I noticed on one thread that M.Carder said his next camera would be a Sony NEX 7 but on the photography page the recommendation is an Olympus OMD, Im currently shooting with a SONY lumix DMC FZ30 With Leica glass and a fixed 12X lens and 10 mega pixels.It is slow but has manual settings and the ISO tops out at 400 not 800 like Mark would prefer. This camera has served me well as a professional watercolorist but I think oils and portraiture might require more a better set up. Any thoughts from those with an opinion is welcome.

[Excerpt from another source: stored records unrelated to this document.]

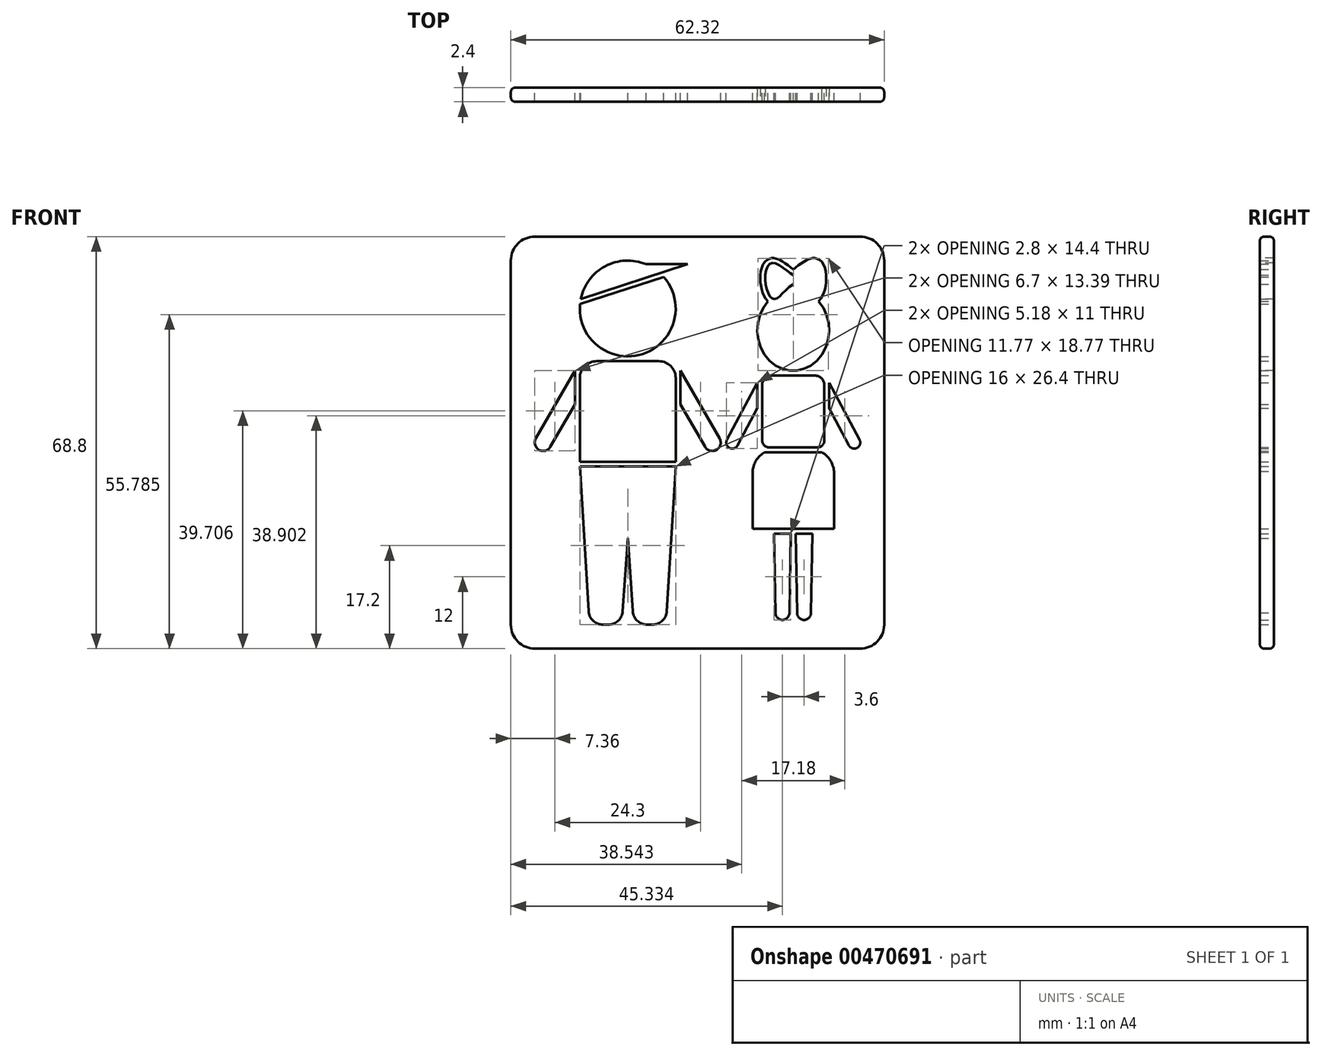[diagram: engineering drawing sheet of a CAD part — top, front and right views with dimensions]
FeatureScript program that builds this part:
annotation { "Feature Type Name" : "Feature", "Feature Type Description" : "" }
export const myFeature = defineFeature(function(context is Context, id is Id, definition is map)
    precondition{}
    {
        {
            var Q0;
            Q0=qCreatedBy(makeId("Front.planeOp"),FACE);
            var sketch = newSketch(context, id + "F0", { "sketchPlane" : qUnion([Q0])});
            skLineSegment(sketch, "E0", {"start": v(-25, 66) * mm, "end": v(-25, 0) * mm, "construction": true});
            skArc(sketch, "E1", {"start": v(-21.19, 75.25) * mm, "mid": v(-29.7, 74.83) * mm, "end": v(-34.8, 68) * mm});
            skLineSegment(sketch, "E2.bottom", {"start": v(-31.5, 55) * mm, "end": v(-18.5, 55) * mm});
            skLineSegment(sketch, "E2.top", {"start": v(-35, 34) * mm, "end": v(-15, 34) * mm});
            skLineSegment(sketch, "E2.left", {"start": v(-35, 51.5) * mm, "end": v(-35, 34) * mm});
            skLineSegment(sketch, "E2.right", {"start": v(-15, 51.5) * mm, "end": v(-15, 34) * mm});
            skPoint(sketch, "E2.middle", {"position": v(-25, 44.5) * mm});
            skPoint(sketch, "E3.visualSharp", {"position": v(-15, 55) * mm});
            skArc(sketch, "E3.filletArc", {"start": v(-15, 51.5) * mm, "mid": v(-16.03, 53.97) * mm, "end": v(-18.5, 55) * mm});
            skPoint(sketch, "E4.visualSharp", {"position": v(-35, 55) * mm});
            skArc(sketch, "E4.filletArc", {"start": v(-31.5, 55) * mm, "mid": v(-33.97, 53.97) * mm, "end": v(-35, 51.5) * mm});
            skLineSegment(sketch, "E5", {"start": v(-35, 66) * mm, "end": v(-15, 66) * mm, "construction": true});
            skLineSegment(sketch, "E6", {"start": v(-34.8, 68) * mm, "end": v(-12.5, 75.25) * mm});
            skLineSegment(sketch, "E7", {"start": v(-12.5, 75.25) * mm, "end": v(-21.19, 75.25) * mm});
            skLineSegment(sketch, "E8", {"start": v(-34.96, 66.9) * mm, "end": v(-17.47, 72.58) * mm});
            skLineSegment(sketch, "E9", {"start": v(-35, 33) * mm, "end": v(-15, 33) * mm});
            skLineSegment(sketch, "E10", {"start": v(-35, 33) * mm, "end": v(-33.15, 2.82) * mm});
            skLineSegment(sketch, "E11", {"start": v(-30.16, 0) * mm, "end": v(-29.06, 0) * mm});
            skLineSegment(sketch, "E12", {"start": v(-26.06, 2.8) * mm, "end": v(-25, 18) * mm});
            skPoint(sketch, "E13.visualSharp", {"position": v(-26.26, 0) * mm});
            skArc(sketch, "E13.filletArc", {"start": v(-29.06, 0) * mm, "mid": v(-27.01, 0.8) * mm, "end": v(-26.06, 2.8) * mm});
            skPoint(sketch, "E14.visualSharp", {"position": v(-32.98, 0) * mm});
            skArc(sketch, "E14.filletArc", {"start": v(-33.15, 2.82) * mm, "mid": v(-32.22, 0.81) * mm, "end": v(-30.16, 0) * mm});
            skLineSegment(sketch, "E15.MirrorCS", {"start": v(-15, 33) * mm, "end": v(-16.85, 2.82) * mm});
            skArc(sketch, "E16.MirrorCS", {"start": v(-16.85, 2.82) * mm, "mid": v(-17.78, 0.81) * mm, "end": v(-19.84, 0) * mm});
            skLineSegment(sketch, "E17.MirrorCS", {"start": v(-19.84, 0) * mm, "end": v(-20.94, 0) * mm});
            skArc(sketch, "E18.MirrorCS", {"start": v(-20.94, 0) * mm, "mid": v(-22.99, 0.8) * mm, "end": v(-23.94, 2.8) * mm});
            skLineSegment(sketch, "E19.MirrorCS", {"start": v(-23.94, 2.8) * mm, "end": v(-25, 18) * mm});
            skLineSegment(sketch, "E20", {"start": v(-36, 53) * mm, "end": v(-44.16, 38.88) * mm});
            skLineSegment(sketch, "E21", {"start": v(-41.12, 37.13) * mm, "end": v(-36, 46) * mm});
            skLineSegment(sketch, "E22", {"start": v(-36, 46) * mm, "end": v(-36, 53) * mm});
            skArc(sketch, "E23", {"start": v(-44.16, 38.88) * mm, "mid": v(-43.51, 36.48) * mm, "end": v(-41.12, 37.13) * mm});
            skLineSegment(sketch, "E24.MirrorCS", {"start": v(-14, 53) * mm, "end": v(-5.84, 38.88) * mm});
            skLineSegment(sketch, "E25.MirrorCS", {"start": v(-8.88, 37.13) * mm, "end": v(-14, 46) * mm});
            skLineSegment(sketch, "E26.MirrorCS", {"start": v(-14, 46) * mm, "end": v(-14, 53) * mm});
            skArc(sketch, "E27.MirrorCS", {"start": v(-5.84, 38.88) * mm, "mid": v(-6.49, 36.48) * mm, "end": v(-8.88, 37.13) * mm});
            skArc(sketch, "E28.trimOffspring", {"start": v(-34.96, 66.9) * mm, "mid": v(-21.9, 56.49) * mm, "end": v(-17.47, 72.58) * mm});
            skLineSegment(sketch, "E29", {"start": v(9.53, 1) * mm, "end": v(9.53, 61.5) * mm, "construction": true});
            skLineSegment(sketch, "E30.bottom", {"start": v(5.53, 19) * mm, "end": v(9.03, 19) * mm});
            skLineSegment(sketch, "E30.top", {"start": v(5.82, 2.46) * mm, "end": v(8.74, 2.46) * mm, "construction": true});
            skLineSegment(sketch, "E30.left", {"start": v(5.53, 19) * mm, "end": v(5.82, 2.46) * mm});
            skLineSegment(sketch, "E30.right", {"start": v(9.03, 19) * mm, "end": v(8.74, 2.46) * mm});
            skArc(sketch, "E31", {"start": v(8.74, 2.46) * mm, "mid": v(7.28, 1) * mm, "end": v(5.82, 2.46) * mm});
            skLineSegment(sketch, "E32", {"start": v(5.17, 1) * mm, "end": v(7.83, 1) * mm, "construction": true});
            skLineSegment(sketch, "E33", {"start": v(9.53, 20) * mm, "end": v(1.03, 20) * mm});
            skLineSegment(sketch, "E34", {"start": v(1.03, 20) * mm, "end": v(1.03, 32) * mm});
            skLineSegment(sketch, "E35", {"start": v(9.53, 36) * mm, "end": v(3.53, 36) * mm});
            skArc(sketch, "E36", {"start": v(3.53, 36) * mm, "mid": v(1.8, 34.3) * mm, "end": v(1.03, 32) * mm});
            skLineSegment(sketch, "E37.MirrorCS", {"start": v(13.24, 2.46) * mm, "end": v(10.32, 2.46) * mm, "construction": true});
            skArc(sketch, "E38.MirrorCS", {"start": v(10.32, 2.46) * mm, "mid": v(11.78, 1) * mm, "end": v(13.24, 2.46) * mm});
            skLineSegment(sketch, "E39.MirrorCS", {"start": v(10.03, 19) * mm, "end": v(10.32, 2.46) * mm});
            skLineSegment(sketch, "E40.MirrorCS", {"start": v(13.53, 19) * mm, "end": v(10.03, 19) * mm});
            skLineSegment(sketch, "E41.MirrorCS", {"start": v(13.53, 19) * mm, "end": v(13.24, 2.46) * mm});
            skLineSegment(sketch, "E42.MirrorCS", {"start": v(9.53, 36) * mm, "end": v(15.53, 36) * mm});
            skArc(sketch, "E43.MirrorCS", {"start": v(15.53, 36) * mm, "mid": v(17.26, 34.3) * mm, "end": v(18.03, 32) * mm});
            skLineSegment(sketch, "E44.MirrorCS", {"start": v(18.03, 20) * mm, "end": v(18.03, 32) * mm});
            skLineSegment(sketch, "E45.MirrorCS", {"start": v(9.53, 20) * mm, "end": v(18.03, 20) * mm});
            skLineSegment(sketch, "E46", {"start": v(9.53, 37) * mm, "end": v(4.53, 37) * mm});
            skLineSegment(sketch, "E47", {"start": v(3.03, 38.5) * mm, "end": v(3.03, 50) * mm});
            skLineSegment(sketch, "E48", {"start": v(5.03, 52) * mm, "end": v(9.53, 52) * mm});
            skPoint(sketch, "E49.visualSharp", {"position": v(3.03, 37) * mm});
            skArc(sketch, "E49.filletArc", {"start": v(3.03, 38.5) * mm, "mid": v(3.47, 37.44) * mm, "end": v(4.53, 37) * mm});
            skPoint(sketch, "E50.visualSharp", {"position": v(3.03, 52) * mm});
            skArc(sketch, "E50.filletArc", {"start": v(5.03, 52) * mm, "mid": v(3.62, 51.41) * mm, "end": v(3.03, 50) * mm});
            skLineSegment(sketch, "E51.MirrorCS", {"start": v(14.03, 52) * mm, "end": v(9.53, 52) * mm});
            skArc(sketch, "E52.MirrorCS", {"start": v(14.03, 52) * mm, "mid": v(15.44, 51.41) * mm, "end": v(16.03, 50) * mm});
            skLineSegment(sketch, "E53.MirrorCS", {"start": v(16.03, 38.5) * mm, "end": v(16.03, 50) * mm});
            skArc(sketch, "E54.MirrorCS", {"start": v(16.03, 38.5) * mm, "mid": v(15.6, 37.44) * mm, "end": v(14.53, 37) * mm});
            skLineSegment(sketch, "E55.MirrorCS", {"start": v(9.53, 37) * mm, "end": v(14.53, 37) * mm});
            skLineSegment(sketch, "E56", {"start": v(2.03, 50.5) * mm, "end": v(2.03, 45.17) * mm});
            skLineSegment(sketch, "E57", {"start": v(2.03, 45.17) * mm, "end": v(-2.1, 37.41) * mm});
            skLineSegment(sketch, "E58", {"start": v(-2.1, 37.41) * mm, "end": v(-4.3, 38.59) * mm, "construction": true});
            skLineSegment(sketch, "E59", {"start": v(-4.3, 38.59) * mm, "end": v(2.03, 50.5) * mm});
            skArc(sketch, "E60", {"start": v(-2.1, 37.41) * mm, "mid": v(-3.79, 36.9) * mm, "end": v(-4.3, 38.59) * mm});
            skLineSegment(sketch, "E61.MirrorCS", {"start": v(17.03, 50.5) * mm, "end": v(17.03, 45.17) * mm});
            skLineSegment(sketch, "E62.MirrorCS", {"start": v(23.36, 38.59) * mm, "end": v(17.03, 50.5) * mm});
            skLineSegment(sketch, "E63.MirrorCS", {"start": v(17.03, 45.17) * mm, "end": v(21.16, 37.41) * mm});
            skArc(sketch, "E64.MirrorCS", {"start": v(21.16, 37.41) * mm, "mid": v(22.85, 36.9) * mm, "end": v(23.36, 38.59) * mm});
            skEllipticalArc(sketch, "E65", {});
            skPoint(sketch, "E66.4.internal.snap0", {"position": v(9.53, 70) * mm});
            skFitSpline(sketch, "E66", {"points": [v(9.53, 71.09) * mm, v(5.61, 67.97) * mm, v(3.73, 71.18) * mm, v(5.07, 75.5) * mm, v(9.53, 72.94) * mm], "startDerivative": vector(-20.3, -12.18) * mm, "endDerivative": vector(11.91, -6.98) * mm});
            skFitSpline(sketch, "E67.MirrorCS", {"points": [v(9.53, 71.09) * mm, v(13.45, 67.97) * mm, v(15.33, 71.18) * mm, v(13.98, 75.5) * mm, v(9.53, 72.94) * mm], "startDerivative": vector(20.3, -12.18) * mm, "endDerivative": vector(-11.91, -6.98) * mm});
            skFitSpline(sketch, "E68.0", {"points": [v(10.04, 70.23) * mm, v(9.7, 70.02) * mm, v(9.2, 69.62) * mm, v(8.55, 69) * mm, v(8.08, 68.52) * mm, v(7.62, 68.05) * mm, v(7.15, 67.62) * mm, v(6.72, 67.3) * mm, v(6.3, 67.1) * mm, v(6, 67) * mm, v(5.73, 66.97) * mm, v(5.44, 66.96) * mm, v(5.1, 67.02) * mm, v(4.74, 67.17) * mm, v(4.33, 67.43) * mm, v(3.92, 67.85) * mm, v(3.54, 68.43) * mm, v(3.23, 69.08) * mm, v(2.99, 69.8) * mm, v(2.8, 70.58) * mm, v(2.7, 71.4) * mm, v(2.65, 72.22) * mm, v(2.68, 73.04) * mm, v(2.79, 73.84) * mm, v(2.98, 74.6) * mm, v(3.28, 75.3) * mm, v(3.66, 75.82) * mm, v(4.08, 76.17) * mm, v(4.46, 76.38) * mm, v(4.83, 76.48) * mm, v(5.12, 76.51) * mm, v(5.4, 76.51) * mm, v(5.75, 76.47) * mm, v(6.25, 76.33) * mm, v(6.82, 76.07) * mm, v(7.48, 75.68) * mm, v(8.11, 75.23) * mm, v(8.7, 74.78) * mm, v(9.25, 74.36) * mm, v(9.72, 74) * mm, v(9.95, 73.85) * mm, v(10.04, 73.8) * mm]});
            skFitSpline(sketch, "E69.0", {"points": [v(9.02, 70.23) * mm, v(9.36, 70.02) * mm, v(9.87, 69.62) * mm, v(10.5, 69) * mm, v(10.98, 68.52) * mm, v(11.44, 68.05) * mm, v(11.9, 67.62) * mm, v(12.34, 67.3) * mm, v(12.76, 67.1) * mm, v(13.06, 67) * mm, v(13.33, 66.97) * mm, v(13.61, 66.96) * mm, v(13.95, 67.02) * mm, v(14.32, 67.17) * mm, v(14.73, 67.43) * mm, v(15.14, 67.85) * mm, v(15.52, 68.43) * mm, v(15.83, 69.08) * mm, v(16.07, 69.8) * mm, v(16.25, 70.58) * mm, v(16.37, 71.4) * mm, v(16.4, 72.22) * mm, v(16.38, 73.04) * mm, v(16.27, 73.84) * mm, v(16.08, 74.6) * mm, v(15.78, 75.3) * mm, v(15.4, 75.82) * mm, v(14.98, 76.17) * mm, v(14.6, 76.38) * mm, v(14.23, 76.48) * mm, v(13.94, 76.51) * mm, v(13.65, 76.51) * mm, v(13.31, 76.47) * mm, v(12.81, 76.33) * mm, v(12.23, 76.07) * mm, v(11.58, 75.68) * mm, v(10.95, 75.23) * mm, v(10.35, 74.78) * mm, v(9.8, 74.36) * mm, v(9.34, 74) * mm, v(9.1, 73.85) * mm, v(9.02, 73.8) * mm]});
            const initialGuessF0  = {"E65": [0.009529412724077696, 0.0615, 0, -1, 0.0085, 0.0075, 3.9233208754425206, 2.359864431737064]};
            skSetInitialGuess(sketch, initialGuessF0);
            skSolve(sketch);
        }
        {
            var Q0;
            Q0=qCreatedBy(makeId("Front.planeOp"),FACE);
            var sketch = newSketch(context, id + "F1", { "sketchPlane" : qUnion([Q0])});
            skLineSegment(sketch, "E70.bottom", {"start": v(-49.39, 81) * mm, "end": v(28.51, 81) * mm});
            skLineSegment(sketch, "E70.top", {"start": v(-49.39, -5) * mm, "end": v(28.51, -5) * mm});
            skLineSegment(sketch, "E70.left", {"start": v(-49.39, 81) * mm, "end": v(-49.39, -5) * mm});
            skLineSegment(sketch, "E70.right", {"start": v(28.51, 81) * mm, "end": v(28.51, -5) * mm});
            skArc(sketch, "E71.0", {"start": v(-44.16, 38.88) * mm, "mid": v(-43.51, 36.48) * mm, "end": v(-41.12, 37.13) * mm, "construction": true});
            skArc(sketch, "E72.0", {"start": v(-21.19, 75.25) * mm, "mid": v(-29.7, 74.83) * mm, "end": v(-34.8, 68) * mm, "construction": true});
            skArc(sketch, "E73.0", {"start": v(21.16, 37.41) * mm, "mid": v(22.85, 36.9) * mm, "end": v(23.36, 38.59) * mm, "construction": true});
            skSolve(sketch);
        }
        {
            var Q0;
            Q0 = qSketchRegion(id + "F1", true);
            extrude(context, id + "F2", {"entities" : qUnion([Q0]), "depth" : 3 * mm});
        }
        {
            var Q0;
            Q0 = qSketchRegion(id + "F0", true);
            extrude(context, id + "F3", {"entities" : qUnion([Q0]), "operationType" : NewBodyOperationType.REMOVE, "endBound" : BoundingType.THROUGH_ALL, "depth" : 25 * mm});
        }
        {
            var Q0;
            Q0=makeQuery(id+"F2.opExtrude","SWEPT_EDGE",EDGE,{"disambiguationData":[OSD([sQuery(id+"F1.wireOp",EDGE,"E70.bottom"),sQuery(id+"F1.wireOp",EDGE,"E70.right")])]});
            var Q1;
            Q1=makeQuery(id+"F2.opExtrude","SWEPT_EDGE",EDGE,{"disambiguationData":[OSD([sQuery(id+"F1.wireOp",EDGE,"E70.top"),sQuery(id+"F1.wireOp",EDGE,"E70.right")])]});
            var Q2;
            Q2=makeQuery(id+"F2.opExtrude","SWEPT_EDGE",EDGE,{"disambiguationData":[OSD([sQuery(id+"F1.wireOp",EDGE,"E70.top"),sQuery(id+"F1.wireOp",EDGE,"E70.left")])]});
            var Q3;
            Q3=makeQuery(id+"F2.opExtrude","SWEPT_EDGE",EDGE,{"disambiguationData":[OSD([sQuery(id+"F1.wireOp",EDGE,"E70.bottom"),sQuery(id+"F1.wireOp",EDGE,"E70.left")])]});
            fillet(context, id + "F4", {"entities" : qUnion([Q0, Q1, Q2, Q3]), "radius" : 5 * mm, "tangentPropagation" : true, "allowEdgeOverflow" : false});
        }
        {
            var Q0;
            Q0=makeQuery(id+"F2.opExtrude","CAP_EDGE",EDGE,{"disambiguationData":[OSD([sQuery(id+"F1.wireOp",EDGE,"E70.bottom")])],"isStart":false});
            var Q1;
            Q1=makeQuery(id+"F2.opExtrude","CAP_EDGE",EDGE,{"disambiguationData":[OSD([sQuery(id+"F1.wireOp",EDGE,"E70.bottom")])],"isStart":true});
            fillet(context, id + "F5", {"entities" : qUnion([Q0, Q1]), "radius" : 1 * mm, "tangentPropagation" : true, "allowEdgeOverflow" : false});
        }
        {
            var Q0;
            Q0=makeQuery(id+"F2.opExtrude","SWEPT_BODY",BODY,{"disambiguationData":[OSD([sQuery(id+"F1.wireOp",EDGE,"E70.bottom"),sQuery(id+"F1.wireOp",EDGE,"E70.top"),sQuery(id+"F1.wireOp",EDGE,"E70.left"),sQuery(id+"F1.wireOp",EDGE,"E70.right")])]});
            var Q1;
            Q1=qCreatedBy(makeId("Origin.pointOp"),VERTEX);
            transform(context, id + "F6", {"entities" : qUnion([Q0]), "transformType" : TransformType.SCALE_UNIFORMLY, "scale" : 0.8, "scalePoint" : qUnion([Q1]), "makeCopy" : false});
        }
    });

  • [Deleted User][Deleted User] admin
    edited January 2015
    Mark refers to me for camera/photography info and purchase decisions, and I wrote the photography guide very recently, so rely on that and let me know if you have any questions. Don't get discouraged if it seems complicated — just take a lot of notes if you need to and ask me as many questions as you need. Being able to take good photographs is an extremely useful skill to have.
  • DQC,Thank you for your response. Do you think sticking with the Lumix and the limited ISO of 400 will be a hindrance for quality images using a manual setting or should Imove to better tech.
  • I can answer in full tomorrow, but in short, the camera is a decade old. There are lots of reasons to get a new one (forget what Mark said about ISO though, not sure where he said what but it was probably a generalization). Old things aren't always bad, but digital cameras have not aged well, certainly not over that length of time.
  • DQC, Sorry to bother you one more time, but of the Olympus Mark suggest or the Sony NEX 7 which would be the better choice for a professional portrait painter, in your opinion. Thanks in advance for your opinion.
  • Get the Olympus. Once you have it, let me know (either a public post here or you can email me at [email protected]) and I can send you some instructions for changing the settings to make it easier to use. A few people in the portrait workshop we're wrapping up right now bought this camera and I got to play with it and it really is a nice camera, although it does help to change a few settings to make it easier to use in my opinion.

    For general photography and portrait painting, the 14-42mm lens that usually comes with the camera is adequate for head-and-shoulders or three-quarter-length portraits. For full-length portraits (which I don't recommend starting off with), you will want to get the 40–150mm lens (which may also come as an option depending on where you purchase it).

    Let me know if you have any questions. I'm normally more available but we've been extremely busy with this workshop and Geneva stuff all at once!
  • DQM, Thank you ! I will let you know when I make the purchase.